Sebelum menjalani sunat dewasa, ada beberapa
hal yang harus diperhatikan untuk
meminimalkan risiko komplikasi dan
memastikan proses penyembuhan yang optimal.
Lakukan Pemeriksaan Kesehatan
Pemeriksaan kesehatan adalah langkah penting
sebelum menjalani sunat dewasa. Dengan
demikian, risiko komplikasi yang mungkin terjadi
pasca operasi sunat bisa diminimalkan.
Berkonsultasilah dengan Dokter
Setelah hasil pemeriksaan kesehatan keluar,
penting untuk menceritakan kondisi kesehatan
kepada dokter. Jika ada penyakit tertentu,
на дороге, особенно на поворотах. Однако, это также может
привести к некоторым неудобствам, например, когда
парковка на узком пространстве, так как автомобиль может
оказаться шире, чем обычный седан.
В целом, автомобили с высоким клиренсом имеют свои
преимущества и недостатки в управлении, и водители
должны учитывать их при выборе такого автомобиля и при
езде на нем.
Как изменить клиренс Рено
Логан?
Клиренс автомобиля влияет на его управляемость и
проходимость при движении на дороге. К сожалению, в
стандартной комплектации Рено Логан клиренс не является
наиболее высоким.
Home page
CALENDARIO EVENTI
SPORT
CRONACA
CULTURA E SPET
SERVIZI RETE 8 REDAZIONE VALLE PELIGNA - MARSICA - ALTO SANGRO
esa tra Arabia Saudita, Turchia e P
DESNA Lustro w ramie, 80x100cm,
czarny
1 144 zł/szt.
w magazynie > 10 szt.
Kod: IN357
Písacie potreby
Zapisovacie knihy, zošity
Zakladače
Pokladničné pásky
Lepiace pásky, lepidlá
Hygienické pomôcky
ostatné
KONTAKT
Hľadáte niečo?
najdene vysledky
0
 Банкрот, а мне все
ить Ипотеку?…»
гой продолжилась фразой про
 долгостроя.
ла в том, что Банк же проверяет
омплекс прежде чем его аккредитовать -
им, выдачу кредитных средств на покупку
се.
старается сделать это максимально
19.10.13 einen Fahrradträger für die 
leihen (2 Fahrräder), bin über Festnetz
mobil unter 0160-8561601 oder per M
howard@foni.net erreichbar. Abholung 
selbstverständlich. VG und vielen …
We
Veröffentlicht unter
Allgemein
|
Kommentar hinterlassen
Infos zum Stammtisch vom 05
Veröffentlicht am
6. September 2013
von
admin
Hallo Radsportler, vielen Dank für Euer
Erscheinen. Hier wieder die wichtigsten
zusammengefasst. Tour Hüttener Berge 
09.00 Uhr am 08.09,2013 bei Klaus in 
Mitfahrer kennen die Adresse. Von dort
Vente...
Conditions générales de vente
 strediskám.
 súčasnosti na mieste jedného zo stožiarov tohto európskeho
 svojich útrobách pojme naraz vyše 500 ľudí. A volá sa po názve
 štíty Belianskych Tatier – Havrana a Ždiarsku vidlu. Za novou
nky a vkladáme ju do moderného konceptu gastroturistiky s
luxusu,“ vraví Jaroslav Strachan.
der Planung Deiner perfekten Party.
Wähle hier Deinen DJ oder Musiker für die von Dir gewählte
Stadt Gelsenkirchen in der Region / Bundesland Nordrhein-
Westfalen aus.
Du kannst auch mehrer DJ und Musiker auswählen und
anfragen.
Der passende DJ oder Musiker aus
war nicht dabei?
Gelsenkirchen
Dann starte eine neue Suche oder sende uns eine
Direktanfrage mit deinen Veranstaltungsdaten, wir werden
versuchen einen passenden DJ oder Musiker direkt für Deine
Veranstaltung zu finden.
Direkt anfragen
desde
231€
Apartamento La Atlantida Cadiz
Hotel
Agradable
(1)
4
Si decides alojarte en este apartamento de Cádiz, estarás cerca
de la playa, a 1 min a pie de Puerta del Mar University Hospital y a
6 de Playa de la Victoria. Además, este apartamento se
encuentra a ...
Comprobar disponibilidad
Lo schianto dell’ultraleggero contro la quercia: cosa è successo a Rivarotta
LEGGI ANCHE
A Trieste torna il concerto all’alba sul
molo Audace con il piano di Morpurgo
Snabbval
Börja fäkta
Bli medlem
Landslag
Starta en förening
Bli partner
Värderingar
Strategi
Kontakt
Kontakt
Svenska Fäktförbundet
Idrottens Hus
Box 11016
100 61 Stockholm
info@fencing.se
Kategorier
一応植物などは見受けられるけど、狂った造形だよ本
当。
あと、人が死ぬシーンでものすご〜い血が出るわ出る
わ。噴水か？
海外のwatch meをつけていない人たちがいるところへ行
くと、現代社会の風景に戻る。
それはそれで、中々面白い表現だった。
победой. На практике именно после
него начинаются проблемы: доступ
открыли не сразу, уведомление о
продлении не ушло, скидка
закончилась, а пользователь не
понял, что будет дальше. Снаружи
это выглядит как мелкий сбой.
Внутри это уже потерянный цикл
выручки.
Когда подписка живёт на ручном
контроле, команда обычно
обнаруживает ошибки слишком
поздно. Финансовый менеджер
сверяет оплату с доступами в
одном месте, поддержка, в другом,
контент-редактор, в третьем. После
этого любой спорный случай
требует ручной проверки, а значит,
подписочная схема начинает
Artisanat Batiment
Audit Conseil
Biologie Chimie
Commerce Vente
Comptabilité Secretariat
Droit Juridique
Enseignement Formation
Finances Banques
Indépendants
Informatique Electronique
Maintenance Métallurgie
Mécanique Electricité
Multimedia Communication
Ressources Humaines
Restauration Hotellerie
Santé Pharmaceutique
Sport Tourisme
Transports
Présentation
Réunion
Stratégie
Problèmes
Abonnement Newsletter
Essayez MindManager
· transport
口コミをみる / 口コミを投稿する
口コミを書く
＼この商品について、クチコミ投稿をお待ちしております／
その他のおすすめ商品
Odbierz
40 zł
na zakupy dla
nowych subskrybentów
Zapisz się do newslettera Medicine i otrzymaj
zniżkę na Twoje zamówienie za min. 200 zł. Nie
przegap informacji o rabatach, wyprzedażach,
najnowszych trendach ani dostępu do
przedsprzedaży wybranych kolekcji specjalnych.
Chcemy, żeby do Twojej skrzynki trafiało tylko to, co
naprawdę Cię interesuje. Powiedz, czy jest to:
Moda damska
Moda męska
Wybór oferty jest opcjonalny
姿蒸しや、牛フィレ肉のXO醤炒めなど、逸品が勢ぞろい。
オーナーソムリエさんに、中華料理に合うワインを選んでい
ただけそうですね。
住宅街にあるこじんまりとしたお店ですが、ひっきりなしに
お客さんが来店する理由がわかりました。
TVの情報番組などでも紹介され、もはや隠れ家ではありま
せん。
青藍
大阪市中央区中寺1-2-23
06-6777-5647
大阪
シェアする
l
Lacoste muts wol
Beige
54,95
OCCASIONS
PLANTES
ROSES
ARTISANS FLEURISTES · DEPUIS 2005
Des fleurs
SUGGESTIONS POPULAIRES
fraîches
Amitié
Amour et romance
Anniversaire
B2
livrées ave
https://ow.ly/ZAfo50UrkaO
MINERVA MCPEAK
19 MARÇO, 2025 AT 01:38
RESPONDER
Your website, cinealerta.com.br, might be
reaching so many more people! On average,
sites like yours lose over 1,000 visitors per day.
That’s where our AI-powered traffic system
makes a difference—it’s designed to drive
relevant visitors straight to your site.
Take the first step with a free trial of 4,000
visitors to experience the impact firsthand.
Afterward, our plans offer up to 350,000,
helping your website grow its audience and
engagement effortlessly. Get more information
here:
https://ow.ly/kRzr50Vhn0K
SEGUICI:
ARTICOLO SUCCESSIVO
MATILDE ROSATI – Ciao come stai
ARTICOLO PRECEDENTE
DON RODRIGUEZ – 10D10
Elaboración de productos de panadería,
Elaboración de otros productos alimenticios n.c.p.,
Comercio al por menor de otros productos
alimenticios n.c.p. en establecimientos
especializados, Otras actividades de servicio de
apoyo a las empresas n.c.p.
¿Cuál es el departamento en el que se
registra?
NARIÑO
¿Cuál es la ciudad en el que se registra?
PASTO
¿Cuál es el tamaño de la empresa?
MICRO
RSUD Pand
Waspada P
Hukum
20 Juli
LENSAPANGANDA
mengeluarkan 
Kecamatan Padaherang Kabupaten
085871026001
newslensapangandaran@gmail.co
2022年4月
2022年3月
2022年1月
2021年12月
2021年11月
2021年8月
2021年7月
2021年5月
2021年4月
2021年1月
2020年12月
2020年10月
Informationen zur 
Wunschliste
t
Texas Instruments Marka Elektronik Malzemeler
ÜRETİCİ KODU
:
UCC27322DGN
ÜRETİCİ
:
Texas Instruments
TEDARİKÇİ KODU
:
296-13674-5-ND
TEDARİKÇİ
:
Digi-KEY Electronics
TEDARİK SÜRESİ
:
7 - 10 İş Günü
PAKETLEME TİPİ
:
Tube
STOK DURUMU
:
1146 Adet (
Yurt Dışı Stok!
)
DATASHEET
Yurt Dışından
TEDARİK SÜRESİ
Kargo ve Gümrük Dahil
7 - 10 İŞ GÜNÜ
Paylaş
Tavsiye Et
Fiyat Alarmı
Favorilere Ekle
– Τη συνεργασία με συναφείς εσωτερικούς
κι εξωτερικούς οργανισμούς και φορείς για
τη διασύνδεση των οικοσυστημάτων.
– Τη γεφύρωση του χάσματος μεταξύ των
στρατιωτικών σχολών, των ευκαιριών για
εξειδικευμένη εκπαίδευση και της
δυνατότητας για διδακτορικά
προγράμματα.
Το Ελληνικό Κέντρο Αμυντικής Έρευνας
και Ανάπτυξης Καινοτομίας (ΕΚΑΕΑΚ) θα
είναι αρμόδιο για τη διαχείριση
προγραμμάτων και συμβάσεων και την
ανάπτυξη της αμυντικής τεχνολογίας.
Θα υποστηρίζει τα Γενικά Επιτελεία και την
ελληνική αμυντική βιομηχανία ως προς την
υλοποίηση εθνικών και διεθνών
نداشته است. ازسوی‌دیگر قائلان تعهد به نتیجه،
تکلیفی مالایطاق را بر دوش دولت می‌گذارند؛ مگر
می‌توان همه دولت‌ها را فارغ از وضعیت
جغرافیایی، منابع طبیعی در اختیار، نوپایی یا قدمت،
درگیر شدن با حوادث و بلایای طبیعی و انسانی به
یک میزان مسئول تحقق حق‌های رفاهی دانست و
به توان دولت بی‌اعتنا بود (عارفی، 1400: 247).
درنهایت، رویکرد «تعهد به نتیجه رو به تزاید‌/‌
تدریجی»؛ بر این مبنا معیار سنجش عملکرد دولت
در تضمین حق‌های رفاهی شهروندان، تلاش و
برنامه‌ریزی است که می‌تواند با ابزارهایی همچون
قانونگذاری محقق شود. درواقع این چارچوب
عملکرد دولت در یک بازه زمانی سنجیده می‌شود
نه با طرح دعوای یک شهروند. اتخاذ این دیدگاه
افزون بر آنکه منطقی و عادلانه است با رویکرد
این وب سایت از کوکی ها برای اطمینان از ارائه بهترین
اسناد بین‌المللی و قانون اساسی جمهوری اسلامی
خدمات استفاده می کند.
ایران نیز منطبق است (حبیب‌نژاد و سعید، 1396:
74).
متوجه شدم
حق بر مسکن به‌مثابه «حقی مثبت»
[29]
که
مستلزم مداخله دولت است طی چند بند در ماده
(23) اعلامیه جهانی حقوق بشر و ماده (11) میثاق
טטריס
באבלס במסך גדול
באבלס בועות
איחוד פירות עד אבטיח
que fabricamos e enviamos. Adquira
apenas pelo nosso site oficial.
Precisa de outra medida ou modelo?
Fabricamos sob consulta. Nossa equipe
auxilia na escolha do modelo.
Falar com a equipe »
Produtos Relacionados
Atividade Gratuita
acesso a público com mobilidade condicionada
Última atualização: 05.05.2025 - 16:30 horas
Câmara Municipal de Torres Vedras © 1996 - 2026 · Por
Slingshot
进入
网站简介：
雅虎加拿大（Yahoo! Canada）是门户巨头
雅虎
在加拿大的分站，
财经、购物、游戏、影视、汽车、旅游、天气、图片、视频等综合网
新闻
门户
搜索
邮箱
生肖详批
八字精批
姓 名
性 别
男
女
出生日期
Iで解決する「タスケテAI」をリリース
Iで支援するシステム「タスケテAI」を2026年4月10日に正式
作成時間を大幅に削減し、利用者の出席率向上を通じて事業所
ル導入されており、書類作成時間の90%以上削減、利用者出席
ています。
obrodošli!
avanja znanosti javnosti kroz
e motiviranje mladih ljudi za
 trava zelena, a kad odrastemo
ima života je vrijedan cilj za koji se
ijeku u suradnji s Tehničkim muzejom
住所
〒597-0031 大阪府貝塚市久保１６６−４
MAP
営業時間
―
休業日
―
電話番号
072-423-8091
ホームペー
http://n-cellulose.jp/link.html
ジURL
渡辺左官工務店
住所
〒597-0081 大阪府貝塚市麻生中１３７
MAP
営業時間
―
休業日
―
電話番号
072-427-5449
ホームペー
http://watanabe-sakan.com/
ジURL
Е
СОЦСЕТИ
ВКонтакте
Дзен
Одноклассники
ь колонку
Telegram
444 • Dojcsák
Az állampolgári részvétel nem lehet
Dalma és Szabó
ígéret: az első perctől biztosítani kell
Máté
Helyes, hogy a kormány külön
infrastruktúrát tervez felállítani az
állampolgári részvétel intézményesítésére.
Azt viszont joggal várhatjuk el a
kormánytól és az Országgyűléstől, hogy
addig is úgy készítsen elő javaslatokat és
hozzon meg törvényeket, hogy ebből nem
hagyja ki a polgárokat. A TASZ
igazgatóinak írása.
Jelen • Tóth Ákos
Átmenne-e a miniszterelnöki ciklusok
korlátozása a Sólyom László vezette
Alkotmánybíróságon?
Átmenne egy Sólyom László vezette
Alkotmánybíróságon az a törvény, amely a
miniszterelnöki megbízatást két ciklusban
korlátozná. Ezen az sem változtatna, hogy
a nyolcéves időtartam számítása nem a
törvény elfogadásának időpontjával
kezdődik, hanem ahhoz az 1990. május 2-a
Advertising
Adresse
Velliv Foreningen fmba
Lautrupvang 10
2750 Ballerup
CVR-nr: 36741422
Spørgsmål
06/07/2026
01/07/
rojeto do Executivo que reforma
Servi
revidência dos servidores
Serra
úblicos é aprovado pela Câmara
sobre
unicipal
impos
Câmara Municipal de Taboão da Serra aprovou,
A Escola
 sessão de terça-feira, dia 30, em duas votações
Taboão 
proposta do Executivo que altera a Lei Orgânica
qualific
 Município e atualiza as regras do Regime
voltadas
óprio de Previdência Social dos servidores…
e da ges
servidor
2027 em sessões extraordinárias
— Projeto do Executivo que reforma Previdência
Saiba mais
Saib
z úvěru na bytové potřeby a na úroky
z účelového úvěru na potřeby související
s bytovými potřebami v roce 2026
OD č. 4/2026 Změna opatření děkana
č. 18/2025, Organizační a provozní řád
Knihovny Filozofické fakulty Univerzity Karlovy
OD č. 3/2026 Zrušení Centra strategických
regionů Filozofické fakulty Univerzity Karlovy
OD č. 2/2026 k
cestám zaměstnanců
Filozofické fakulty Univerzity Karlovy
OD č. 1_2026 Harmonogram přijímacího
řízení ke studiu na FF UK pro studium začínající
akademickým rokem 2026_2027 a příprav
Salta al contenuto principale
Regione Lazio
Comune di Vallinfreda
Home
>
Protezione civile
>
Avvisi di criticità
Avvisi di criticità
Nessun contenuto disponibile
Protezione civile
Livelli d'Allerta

▸ **Problem description**: Quote only the stretch of lines that starts the data above and ends with the line containing "должны учитывать их", both included.

▸ **Task response**:
Sebelum menjalani sunat dewasa, ada beberapa
hal yang harus diperhatikan untuk
meminimalkan risiko komplikasi dan
memastikan proses penyembuhan yang optimal.
Lakukan Pemeriksaan Kesehatan
Pemeriksaan kesehatan adalah langkah penting
sebelum menjalani sunat dewasa. Dengan
demikian, risiko komplikasi yang mungkin terjadi
pasca operasi sunat bisa diminimalkan.
Berkonsultasilah dengan Dokter
Setelah hasil pemeriksaan kesehatan keluar,
penting untuk menceritakan kondisi kesehatan
kepada dokter. Jika ada penyakit tertentu,
на дороге, особенно на поворотах. Однако, это также может
привести к некоторым неудобствам, например, когда
парковка на узком пространстве, так как автомобиль может
оказаться шире, чем обычный седан.
В целом, автомобили с высоким клиренсом имеют свои
преимущества и недостатки в управлении, и водители
должны учитывать их при выборе такого автомобиля и при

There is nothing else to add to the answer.